After the Civil War, the Franco regime ordered the creation of another Management Committee to take charge of the running of FC Barcelona.
Doctor Joan Soler agreed to head this committee and, on 6 May 1939, he became the first president of the Club in the new era which began after the war.
The directors who helped Soler in the difficult task of relaunching the Club were men who had already worked for Barça; men like Jaume Guardiola, who took on the role of chairperson and Joan Bargunyó, who acted as treasurer. However, on the new Management Committee, there were also three directors, who were falangist adherents, chosen by the regime, whose job it was to exercise strict control over all activities of FC Barcelona. The degree of scrutiny to which the Club was subjected was so extreme that, between 18 May 1939 and 9 February 1940, the police even opened a file dedicated specifically to Barça.

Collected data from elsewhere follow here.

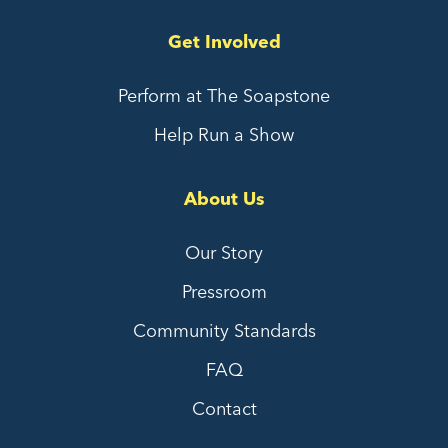
Get Involved
Perform at The Soapstone
Help Run a Show
About Us
Our Story
Pressroom
Community Standards
FAQ
Contact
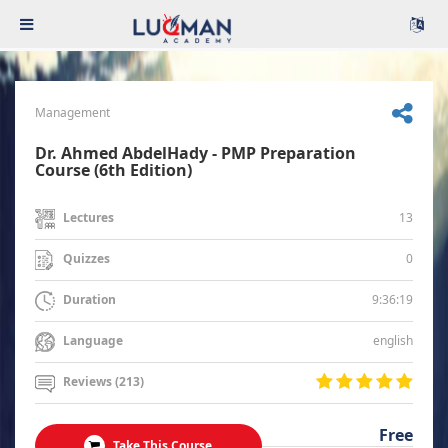
Management
Dr. Ahmed AbdelHady - PMP Preparation
Course (6th Edition)
13
Lectures
0
Quizzes
9:36:19
Duration
english
Language
Reviews (213)
Free
Take This Course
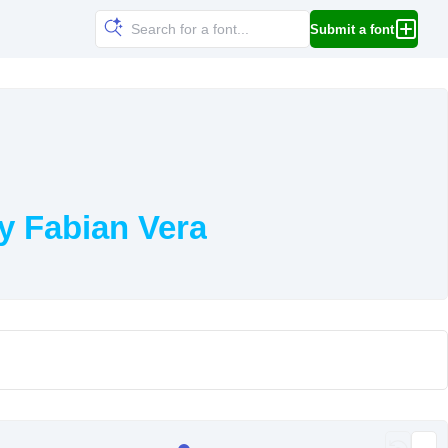
Submit a font
y Fabian Vera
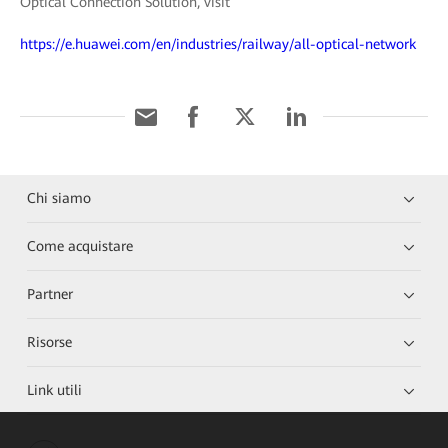
Optical Connection Solution, visit
https://e.huawei.com/en/industries/railway/all-optical-network
Chi siamo
Come acquistare
Partner
Risorse
Link utili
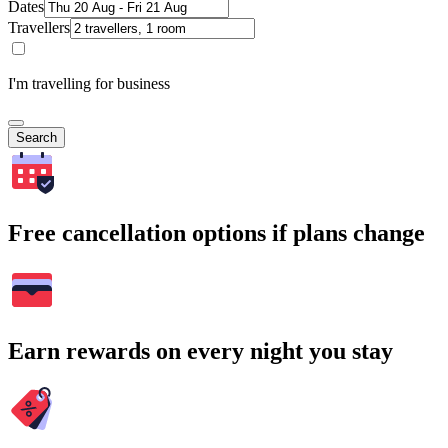
Dates
Travellers
I'm travelling for business
Search
Free cancellation options if plans change
Earn rewards on every night you stay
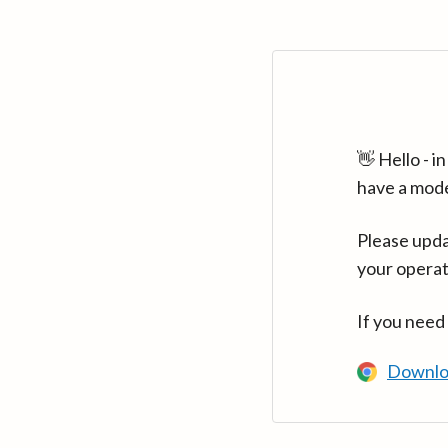
👋 Hello - 
have a mod
Please upda
your operat
If you need
Downlo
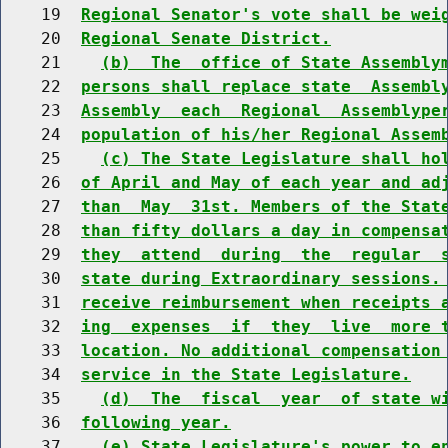
    19  
Regional Senator's vote shall be wei
    20  
Regional Senate District.
    21    
(b)  The  office of State Assembly
    22  
persons shall replace state  Assembl
    23  
Assembly  each  Regional  Assemblype
    24  
population of his/her Regional Assem
    25    
(c) The State Legislature shall ho
    26  
of April and May of each year and ad
    27  
than  May  31st. Members of the Stat
    28  
than fifty dollars a day in compensa
    29  
they  attend  during  the  regular  
    30  
state during Extraordinary sessions.
    31  
receive reimbursement when receipts 
    32  
ing  expenses  if  they  live  more 
    33  
location. No additional compensation
    34  
service in the State Legislature.
    35    
(d)  The  fiscal  year  of state w
    36  
following year.
    37    
(e) State Legislature's power to e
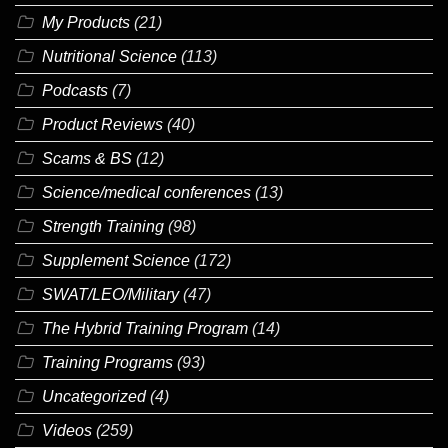
My Products
(21)
Nutritional Science
(113)
Podcasts
(7)
Product Reviews
(40)
Scams & BS
(12)
Science/medical conferences
(13)
Strength Training
(98)
Supplement Science
(172)
SWAT/LEO/Military
(47)
The Hybrid Training Program
(14)
Training Programs
(93)
Uncategorized
(4)
Videos
(259)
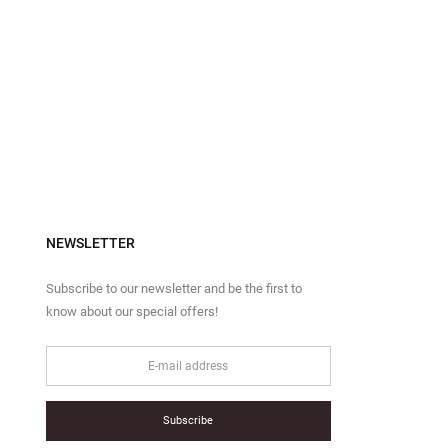
NEWSLETTER
Subscribe to our newsletter and be the first to
know about our special offers!
Subscribe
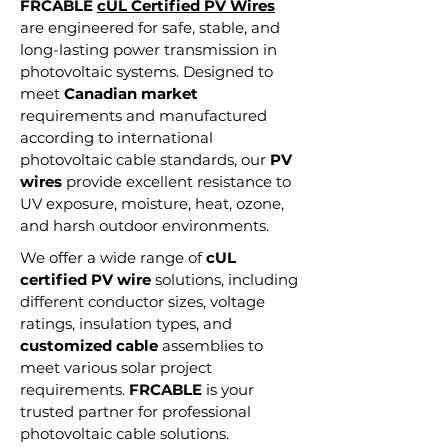
FRCABLE
cUL Certified PV Wires
are engineered for safe, stable, and
long-lasting power transmission in
photovoltaic systems. Designed to
meet
Canadian market
requirements and manufactured
according to international
photovoltaic cable standards, our
PV
wires
provide excellent resistance to
UV exposure, moisture, heat, ozone,
and harsh outdoor environments.
We offer a wide range of
cUL
certified PV wire
solutions, including
different conductor sizes, voltage
ratings, insulation types, and
customized cable
assemblies to
meet various solar project
requirements.
FRCABLE
is your
trusted partner for professional
photovoltaic cable solutions.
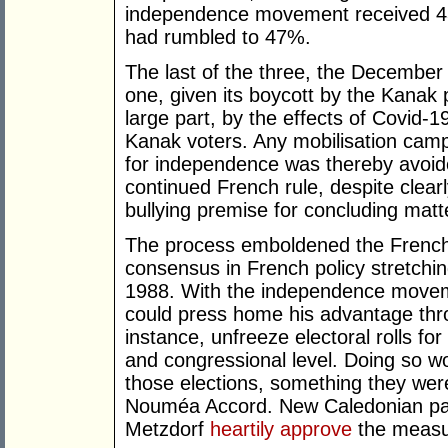
independence movement received 43
had rumbled to 47%.
The last of the three, the Decembe
one, given its boycott by the Kanak 
large part, by the effects of Covid-1
Kanak voters. Any mobilisation camp
for independence was thereby avoide
continued French rule, despite clear
bullying premise for concluding matt
The process emboldened the French 
consensus in French policy stretchi
1988. With the independence movem
could press home his advantage throu
instance, unfreeze electoral rolls fo
and congressional level. Doing so wo
those elections, something they wer
Nouméa Accord. New Caledonian par
Metzdorf
heartily approve
the measu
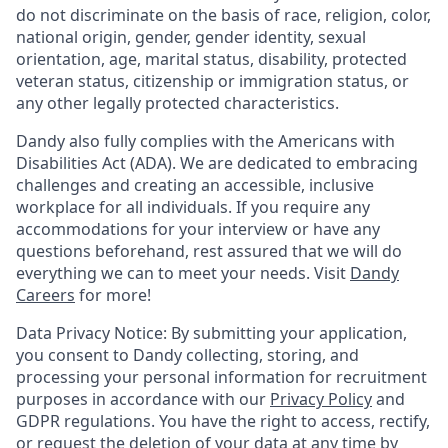
do not discriminate on the basis of race, religion, color,
national origin, gender, gender identity, sexual
orientation, age, marital status, disability, protected
veteran status, citizenship or immigration status, or
any other legally protected characteristics.
Dandy also fully complies with the Americans with
Disabilities Act (ADA). We are dedicated to embracing
challenges and creating an accessible, inclusive
workplace for all individuals. If you require any
accommodations for your interview or have any
questions beforehand, rest assured that we will do
everything we can to meet your needs. Visit
Dandy
Careers
for more!
Data Privacy Notice: By submitting your application,
you consent to Dandy collecting, storing, and
processing your personal information for recruitment
purposes in accordance with our
Privacy Policy
and
GDPR regulations. You have the right to access, rectify,
or request the deletion of your data at any time by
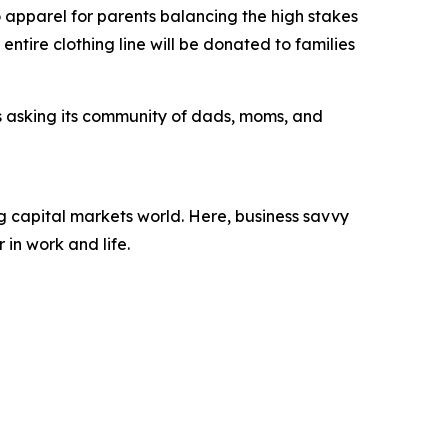
pparel for parents balancing the high stakes
entire clothing line will be donated to families
s asking its community of dads, moms, and
 capital markets world. Here, business savvy
 in work and life.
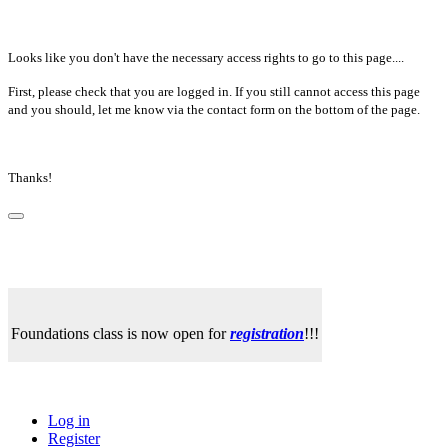
Looks like you don't have the necessary access rights to go to this page....
First, please check that you are logged in. If you still cannot access this page
and you should, let me know via the contact form on the bottom of the page.
Thanks!
Foundations class is now open for
registration
!!!
Log in
Register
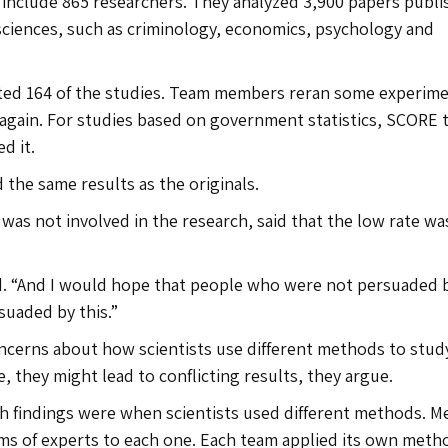
include 865 researchers. They analyzed 3,900 papers publ
 sciences, such as criminology, economics, psychology and
cated 164 of the studies. Team members reran some experime
s again. For studies based on government statistics, SCORE
d it.
 the same results as the originals.
was not involved in the research, said that the low rate wa
aid. “And I would hope that people who were not persuaded 
suaded by this.”
oncerns about how scientists use different methods to stud
e, they might lead to conflicting results, they argue.
h findings were when scientists used different methods. 
ams of experts to each one. Each team applied its own meth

Even in these difficult conditions Joan Soler tried to run the Club with certain objectives in mind; the recuperation of lost members -membership having dropped to 3,486, the reopening of the ground in Les Corts, the reorganisation of Club administration and the rebuilding of the squad. With regards to this last objective, the Barça President strengthened the youth programme and brought in the first manager after the war - Josep Planas -, a home-grown trainer with great knowledge of Catalan youth football.
After being in office for almost one year, the Spanish Olympic Committee and the National Sports Council decided unilaterally to relieve Joan Soler of his post at the head of Barcelona Football Club and, on 13 March 1940, put in one of their own men: Enrique Piñeyro, Marquis de la Mesa de Asta, a man who was totally committed to the regime and with no link to the Club.